Weller, F.W., W.S. Beatty, E.B. Webb, D.C. Kesler, D.G. Krementz, K. Asante, L.W. Naylor. Environmental drivers of autumn migration departure decisions in midcontinental mallards. Movement Ecology


The timing of autumn migration in ducks is influenced by a range of environmental conditions that may elicit individual experiences and responses from individual birds, yet most studies have investigated relationships at the population level. We used data from individual satellite-tracked mallards (Anas platyrhynchos) to model the timing and environmental drivers of autumn migration movements at the landscape scale.
We combined two sets of location records (2004-2007, and 2010-2011) from satellite-tracked mallards migrating to winter in the Mississippi Alluvial Valley, and identified records that indicated the start of long-range (≥ 30 km) southward movements during the migration period. We developed candidate models to predict the departure date, conditional on daily mean environmental covariates (temperature, snow and ice cover, wind conditions, precipitation, cloud cover, and pressure), at a 32×32 km resolution. We modeled selection of departure date by individual mallards using a discrete choice model accounting for heterogeneity in individual preferences. We ranked model performance with the Bayesian Information Criterion (BIC).
Departure was best predicted (60% precision) by a “winter conditions” model containing temperature and snow cover depth and duration.
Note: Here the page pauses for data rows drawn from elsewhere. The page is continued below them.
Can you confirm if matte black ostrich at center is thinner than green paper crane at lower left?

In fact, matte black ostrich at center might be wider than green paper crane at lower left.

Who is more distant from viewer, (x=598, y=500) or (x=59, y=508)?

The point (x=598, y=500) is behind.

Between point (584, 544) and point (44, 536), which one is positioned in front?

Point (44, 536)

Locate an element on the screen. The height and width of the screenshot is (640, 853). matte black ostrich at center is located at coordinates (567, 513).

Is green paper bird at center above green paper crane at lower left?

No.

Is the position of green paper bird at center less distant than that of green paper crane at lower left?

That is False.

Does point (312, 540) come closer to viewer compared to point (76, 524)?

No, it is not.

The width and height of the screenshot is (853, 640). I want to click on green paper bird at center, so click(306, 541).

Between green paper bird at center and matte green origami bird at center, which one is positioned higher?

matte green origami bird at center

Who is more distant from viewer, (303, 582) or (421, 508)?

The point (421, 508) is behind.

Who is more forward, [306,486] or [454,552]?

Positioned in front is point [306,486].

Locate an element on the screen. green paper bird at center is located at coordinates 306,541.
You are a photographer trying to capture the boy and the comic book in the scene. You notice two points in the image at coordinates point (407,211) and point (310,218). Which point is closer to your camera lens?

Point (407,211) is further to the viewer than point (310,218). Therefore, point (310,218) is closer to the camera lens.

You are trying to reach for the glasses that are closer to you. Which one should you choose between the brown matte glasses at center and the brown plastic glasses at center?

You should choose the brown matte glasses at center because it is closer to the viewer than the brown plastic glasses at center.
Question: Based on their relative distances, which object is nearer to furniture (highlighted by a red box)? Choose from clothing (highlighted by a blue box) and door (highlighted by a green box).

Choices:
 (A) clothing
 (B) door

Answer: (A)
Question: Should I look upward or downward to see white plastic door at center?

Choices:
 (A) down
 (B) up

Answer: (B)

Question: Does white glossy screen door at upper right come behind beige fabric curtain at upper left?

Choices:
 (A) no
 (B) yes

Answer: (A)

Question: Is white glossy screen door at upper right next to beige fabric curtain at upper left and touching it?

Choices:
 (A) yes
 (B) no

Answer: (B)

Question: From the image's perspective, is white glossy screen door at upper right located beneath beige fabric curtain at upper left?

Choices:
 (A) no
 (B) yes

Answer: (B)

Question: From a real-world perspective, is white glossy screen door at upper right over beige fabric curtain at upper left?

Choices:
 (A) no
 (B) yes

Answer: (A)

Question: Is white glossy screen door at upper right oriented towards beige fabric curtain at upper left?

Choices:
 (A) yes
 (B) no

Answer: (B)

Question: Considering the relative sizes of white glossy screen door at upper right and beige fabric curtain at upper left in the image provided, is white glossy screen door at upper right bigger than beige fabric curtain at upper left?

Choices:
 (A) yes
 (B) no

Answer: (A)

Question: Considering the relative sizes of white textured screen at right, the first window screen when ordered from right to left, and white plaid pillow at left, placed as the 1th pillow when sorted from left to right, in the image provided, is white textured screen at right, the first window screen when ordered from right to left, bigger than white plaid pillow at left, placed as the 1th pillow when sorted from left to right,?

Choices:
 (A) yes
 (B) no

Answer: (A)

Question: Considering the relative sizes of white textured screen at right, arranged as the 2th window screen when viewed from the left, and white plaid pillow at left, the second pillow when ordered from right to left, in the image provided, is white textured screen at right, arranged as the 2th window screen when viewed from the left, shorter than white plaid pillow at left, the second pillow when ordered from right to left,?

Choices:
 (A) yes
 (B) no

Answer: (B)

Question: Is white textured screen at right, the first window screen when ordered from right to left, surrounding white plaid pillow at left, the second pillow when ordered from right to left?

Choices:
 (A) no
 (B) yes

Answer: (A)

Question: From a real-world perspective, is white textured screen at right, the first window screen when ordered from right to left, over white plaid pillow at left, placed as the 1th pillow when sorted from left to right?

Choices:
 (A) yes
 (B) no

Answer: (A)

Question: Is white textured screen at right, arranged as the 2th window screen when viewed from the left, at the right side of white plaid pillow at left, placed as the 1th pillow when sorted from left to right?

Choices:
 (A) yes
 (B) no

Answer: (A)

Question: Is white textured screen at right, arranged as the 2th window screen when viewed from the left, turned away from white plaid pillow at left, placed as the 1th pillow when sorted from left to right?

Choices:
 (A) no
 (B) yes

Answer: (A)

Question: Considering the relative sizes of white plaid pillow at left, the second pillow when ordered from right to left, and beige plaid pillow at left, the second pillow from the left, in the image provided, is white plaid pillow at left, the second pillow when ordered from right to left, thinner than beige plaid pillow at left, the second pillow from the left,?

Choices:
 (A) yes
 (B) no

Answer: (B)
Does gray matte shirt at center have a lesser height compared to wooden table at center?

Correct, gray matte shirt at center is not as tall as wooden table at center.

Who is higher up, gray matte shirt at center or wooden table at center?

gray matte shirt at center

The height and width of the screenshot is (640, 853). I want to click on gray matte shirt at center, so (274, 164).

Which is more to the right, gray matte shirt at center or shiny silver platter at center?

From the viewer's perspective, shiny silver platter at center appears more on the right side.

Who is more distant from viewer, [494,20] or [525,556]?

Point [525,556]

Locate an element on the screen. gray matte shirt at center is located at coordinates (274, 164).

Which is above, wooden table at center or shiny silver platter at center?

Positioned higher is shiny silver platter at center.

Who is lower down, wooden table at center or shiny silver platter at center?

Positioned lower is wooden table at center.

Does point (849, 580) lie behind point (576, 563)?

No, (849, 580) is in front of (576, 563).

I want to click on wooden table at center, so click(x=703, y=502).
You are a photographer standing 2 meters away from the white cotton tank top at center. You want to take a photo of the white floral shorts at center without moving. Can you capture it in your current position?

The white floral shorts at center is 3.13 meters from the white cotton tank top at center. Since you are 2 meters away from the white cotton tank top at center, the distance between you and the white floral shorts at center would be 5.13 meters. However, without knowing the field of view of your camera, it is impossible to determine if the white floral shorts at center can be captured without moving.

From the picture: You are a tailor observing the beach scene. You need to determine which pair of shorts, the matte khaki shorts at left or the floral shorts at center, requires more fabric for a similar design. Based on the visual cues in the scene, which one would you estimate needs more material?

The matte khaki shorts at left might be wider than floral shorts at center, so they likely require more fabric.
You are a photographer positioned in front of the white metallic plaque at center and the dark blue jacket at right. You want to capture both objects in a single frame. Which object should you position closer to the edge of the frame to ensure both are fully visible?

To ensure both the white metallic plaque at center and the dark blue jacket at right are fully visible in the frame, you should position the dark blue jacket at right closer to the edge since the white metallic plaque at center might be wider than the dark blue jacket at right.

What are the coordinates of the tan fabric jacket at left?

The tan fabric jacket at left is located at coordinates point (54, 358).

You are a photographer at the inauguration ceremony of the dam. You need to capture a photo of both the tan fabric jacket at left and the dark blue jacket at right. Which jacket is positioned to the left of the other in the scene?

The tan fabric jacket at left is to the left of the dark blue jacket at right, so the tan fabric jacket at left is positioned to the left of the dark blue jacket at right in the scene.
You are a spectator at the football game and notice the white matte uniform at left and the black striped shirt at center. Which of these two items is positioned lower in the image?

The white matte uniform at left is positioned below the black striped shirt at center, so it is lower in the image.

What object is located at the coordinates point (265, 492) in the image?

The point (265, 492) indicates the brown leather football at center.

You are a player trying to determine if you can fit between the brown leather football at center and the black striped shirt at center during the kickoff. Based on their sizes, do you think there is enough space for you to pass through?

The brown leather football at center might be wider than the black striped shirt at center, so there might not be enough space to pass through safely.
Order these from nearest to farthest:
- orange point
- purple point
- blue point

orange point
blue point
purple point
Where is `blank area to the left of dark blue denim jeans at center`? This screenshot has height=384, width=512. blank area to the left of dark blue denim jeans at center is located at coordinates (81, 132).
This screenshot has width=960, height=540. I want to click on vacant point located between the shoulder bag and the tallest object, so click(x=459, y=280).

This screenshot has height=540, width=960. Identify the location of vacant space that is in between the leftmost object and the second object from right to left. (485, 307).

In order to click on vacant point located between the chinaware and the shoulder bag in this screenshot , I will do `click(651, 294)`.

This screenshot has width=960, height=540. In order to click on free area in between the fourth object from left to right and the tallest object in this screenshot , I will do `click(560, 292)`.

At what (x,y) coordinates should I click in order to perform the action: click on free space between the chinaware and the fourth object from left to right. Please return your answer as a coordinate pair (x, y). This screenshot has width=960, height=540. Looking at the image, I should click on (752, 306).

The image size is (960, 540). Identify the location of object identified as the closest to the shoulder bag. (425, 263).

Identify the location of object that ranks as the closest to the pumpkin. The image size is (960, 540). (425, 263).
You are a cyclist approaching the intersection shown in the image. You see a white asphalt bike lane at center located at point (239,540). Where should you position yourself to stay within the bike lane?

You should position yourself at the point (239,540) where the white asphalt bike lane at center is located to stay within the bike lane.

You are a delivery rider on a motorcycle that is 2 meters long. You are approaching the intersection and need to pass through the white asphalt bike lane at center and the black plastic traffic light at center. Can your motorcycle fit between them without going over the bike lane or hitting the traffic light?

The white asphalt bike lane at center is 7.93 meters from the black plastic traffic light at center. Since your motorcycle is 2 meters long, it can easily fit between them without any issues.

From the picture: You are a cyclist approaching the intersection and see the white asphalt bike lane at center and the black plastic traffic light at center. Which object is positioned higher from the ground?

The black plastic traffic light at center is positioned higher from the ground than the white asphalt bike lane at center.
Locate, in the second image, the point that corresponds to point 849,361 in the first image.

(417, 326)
Models conditional on wind speed, precipitation, pressure variation, and cloud cover received lower support. Number of days of snow cover, recently experienced (snow days), and current snow cover had the strongest positive effect on departure likelihood, followed by experienced days of freezing temperature (frost days) and current low temperature. Distributions of dominant drivers and of correct vs incorrect prediction along the movement tracks indicate that these responses applied throughout the latitudinal range of migration. Among recorded departures, most were driven by snow days (65%) followed by current temperature (30%).
Our results indicate that the dominant environmental driver of departure decision in autumn-migrating mallards was the onset of snow conditions, and secondarily the onset of temperatures close to, or below, the freezing point. Mallards are likely to relocate southwards quickly when faced with foraging that is impeded by snow, and could use declining temperatures as a more graduated early cue for departure. Our findings provide further insights into the functional response of mallards to weather and climate factors during the migration period that ultimately determine distribution.